Introduction: According to research, beef is rich in amino acids, and the amino acids contained in it are closer to the human body than pork, so eating beef often can improve the body's disease resistance. At Master Hu's house, no matter whether it is spring, summer, autumn or winter, I basically stew beef for my family every 10 days! But I often have fans ask me why I eat very woody beef stew at home and the smell is still very fishy. In fact, when going beef stew, keep in mind the 3 "don't", if these 3 steps are done, it will ruin a pot of meat, many people are because they do not understand, which leads to the beef stew is not soft and not fragrant and fishy.

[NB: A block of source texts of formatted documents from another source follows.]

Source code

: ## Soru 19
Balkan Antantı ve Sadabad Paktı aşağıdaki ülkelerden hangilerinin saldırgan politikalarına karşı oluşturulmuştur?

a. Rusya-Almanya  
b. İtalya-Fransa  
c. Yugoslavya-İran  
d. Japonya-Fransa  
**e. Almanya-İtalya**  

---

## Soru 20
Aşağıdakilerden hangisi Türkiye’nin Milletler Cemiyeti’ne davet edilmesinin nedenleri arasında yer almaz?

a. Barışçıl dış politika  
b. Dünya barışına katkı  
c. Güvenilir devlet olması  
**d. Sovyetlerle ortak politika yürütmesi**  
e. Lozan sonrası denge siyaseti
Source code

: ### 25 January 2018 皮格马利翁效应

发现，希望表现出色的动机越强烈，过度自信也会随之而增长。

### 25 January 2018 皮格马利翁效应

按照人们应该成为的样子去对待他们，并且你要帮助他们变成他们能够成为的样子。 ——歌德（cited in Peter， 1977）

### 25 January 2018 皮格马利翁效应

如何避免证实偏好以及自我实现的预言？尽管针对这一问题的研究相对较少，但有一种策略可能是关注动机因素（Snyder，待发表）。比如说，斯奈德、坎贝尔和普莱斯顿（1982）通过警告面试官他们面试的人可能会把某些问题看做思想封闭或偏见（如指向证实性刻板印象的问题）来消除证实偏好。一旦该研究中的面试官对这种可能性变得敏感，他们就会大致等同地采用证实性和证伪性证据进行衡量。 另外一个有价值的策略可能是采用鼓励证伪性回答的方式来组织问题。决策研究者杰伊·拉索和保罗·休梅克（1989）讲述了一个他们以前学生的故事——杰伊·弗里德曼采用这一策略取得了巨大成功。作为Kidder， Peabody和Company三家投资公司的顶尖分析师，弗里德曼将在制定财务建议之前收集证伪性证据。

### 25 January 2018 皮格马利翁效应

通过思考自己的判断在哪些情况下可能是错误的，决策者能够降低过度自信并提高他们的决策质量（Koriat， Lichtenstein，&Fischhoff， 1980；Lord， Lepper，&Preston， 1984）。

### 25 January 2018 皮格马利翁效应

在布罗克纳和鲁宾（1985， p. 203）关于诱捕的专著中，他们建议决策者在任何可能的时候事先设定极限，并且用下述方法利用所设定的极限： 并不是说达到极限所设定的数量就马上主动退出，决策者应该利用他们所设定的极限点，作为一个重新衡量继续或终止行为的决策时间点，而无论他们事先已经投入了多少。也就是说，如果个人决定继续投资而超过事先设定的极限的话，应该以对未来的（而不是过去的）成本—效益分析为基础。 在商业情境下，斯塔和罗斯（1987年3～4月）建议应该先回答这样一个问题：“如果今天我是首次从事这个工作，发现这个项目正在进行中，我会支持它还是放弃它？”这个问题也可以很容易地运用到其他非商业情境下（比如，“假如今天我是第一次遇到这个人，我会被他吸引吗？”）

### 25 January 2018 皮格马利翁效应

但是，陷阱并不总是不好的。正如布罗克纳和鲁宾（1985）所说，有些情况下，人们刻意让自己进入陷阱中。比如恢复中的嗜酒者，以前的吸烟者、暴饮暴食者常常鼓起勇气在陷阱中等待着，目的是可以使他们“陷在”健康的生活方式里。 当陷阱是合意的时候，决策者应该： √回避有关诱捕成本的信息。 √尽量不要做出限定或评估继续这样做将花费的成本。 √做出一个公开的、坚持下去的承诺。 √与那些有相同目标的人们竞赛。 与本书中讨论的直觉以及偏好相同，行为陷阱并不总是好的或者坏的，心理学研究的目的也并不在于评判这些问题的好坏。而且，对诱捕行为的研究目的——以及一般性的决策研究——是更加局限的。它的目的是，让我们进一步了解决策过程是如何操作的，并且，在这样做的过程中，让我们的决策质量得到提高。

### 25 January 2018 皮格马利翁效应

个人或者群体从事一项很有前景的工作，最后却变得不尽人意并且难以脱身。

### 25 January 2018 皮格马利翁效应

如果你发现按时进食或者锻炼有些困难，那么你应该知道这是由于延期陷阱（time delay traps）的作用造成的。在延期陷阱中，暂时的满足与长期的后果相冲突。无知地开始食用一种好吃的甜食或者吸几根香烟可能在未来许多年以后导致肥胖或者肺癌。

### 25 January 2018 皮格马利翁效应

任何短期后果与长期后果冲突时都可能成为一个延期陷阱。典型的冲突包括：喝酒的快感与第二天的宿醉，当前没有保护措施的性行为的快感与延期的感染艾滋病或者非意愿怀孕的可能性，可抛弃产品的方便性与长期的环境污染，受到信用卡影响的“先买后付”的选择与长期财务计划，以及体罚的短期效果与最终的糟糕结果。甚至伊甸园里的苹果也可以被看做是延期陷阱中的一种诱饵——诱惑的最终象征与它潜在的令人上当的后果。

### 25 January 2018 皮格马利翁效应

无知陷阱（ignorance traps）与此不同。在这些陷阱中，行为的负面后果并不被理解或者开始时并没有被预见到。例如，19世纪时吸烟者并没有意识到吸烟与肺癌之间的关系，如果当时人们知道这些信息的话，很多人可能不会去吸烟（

<h1 class="pgc-h-arrow-right" >1, do not blanch directly</h1>
When beef stew, beef can not be directly blanched, you need to use peppercorns, ginger, cooking wine, salt, pepper to marinate the beef for 6 hours, and then blanch the water, because direct boiling, can not completely remove the fishy taste in the beef, so that the beef eats a fishy taste, and after marinating and then blanching water, not only can increase the flavor of beef, but also make the beef more flavorful.
<h1 class="pgc-h-arrow-right" >2, do not cut the blanching water</h1>
When beef stew, be sure to wait for the beef to blanch before cutting, this step is very critical, because blanching first, and then cutting, can reduce the loss of water in the beef, so that the beef is more tender.
<h1 class="pgc-h-arrow-right" >3, do not put salt first</h1>
In the process of beef stew, do not put salt first, you need to wait for the beef to be completely stewed before putting salt, because putting salt in the pot first will cause a lot of beef shrinkage, so that the stewed beef eats very wood. Next, Master Hu will share the steps of the correct beef stew with everyone, just follow my method to stew beef, simply stew the fragrant, soft and delicious beef.
【Ingredient Preparation】: Fresh beef 1250 g, ginger 20 g, cumin 3 g, galangal 2 g, peppercorns 5 g, grass fruit 4 g, bai zhi 3 g, cinnamon peel 2 g, coriander leaves 2 g, white cardamom 3 g, lemongrass 1 g, coriander seed 2 g, chili pepper appropriate amount, cooking wine 5 ml, sugar color 20 ml, dark soy sauce 10 ml, chicken essence 2 g, cooking oil 20 ml, butter hot pot base 30 g, salt to taste.
【To prepare beef stew】:
Step 1: First rinse the beef, then put 3 grams of peppercorns, 5 grams of salt, 5 ml of cooking wine, 10 grams of ginger into the beef, and then press the beef with a heavy weight for 6 hours to set aside.
Step 2: Rinse the marinated beef, then put it directly into the pot, then put the right amount of cold water into the pot, cook the beef for 20 minutes on high heat and fish it out, and finally cut it into 2 cm pieces to set aside.
Step 3: Rinse all the spices, then soak the spices in warm water for 10 minutes, after 10 minutes, put the spices into a gauze bag and pack.
Step 4: Put the spice packet, water, pepper, peppercorns, sugar color, soy sauce, cooking oil all into the casserole, boil the water on high heat, then change the heat to low and continue to cook for 20 minutes, then put the beef into the pot, simmer for 40 minutes on medium-low heat, after 40 minutes, then put the salt, chicken essence, butter hot pot base into the pot, continue to simmer for 10 minutes on medium-low heat to eat.
When you go to beef stew in the future, keep these 3 "don'ts" in mind, and then follow my method to stew beef, which is guaranteed to taste better than the ones you stewed before. This article is Master Hu's original graphics, the follow-up Master Hu will also explain to you more cooking tips, the latest recipes to everyone, thank you for watching, if today's article is helpful to you, then point a concern, a like, thank you for your support.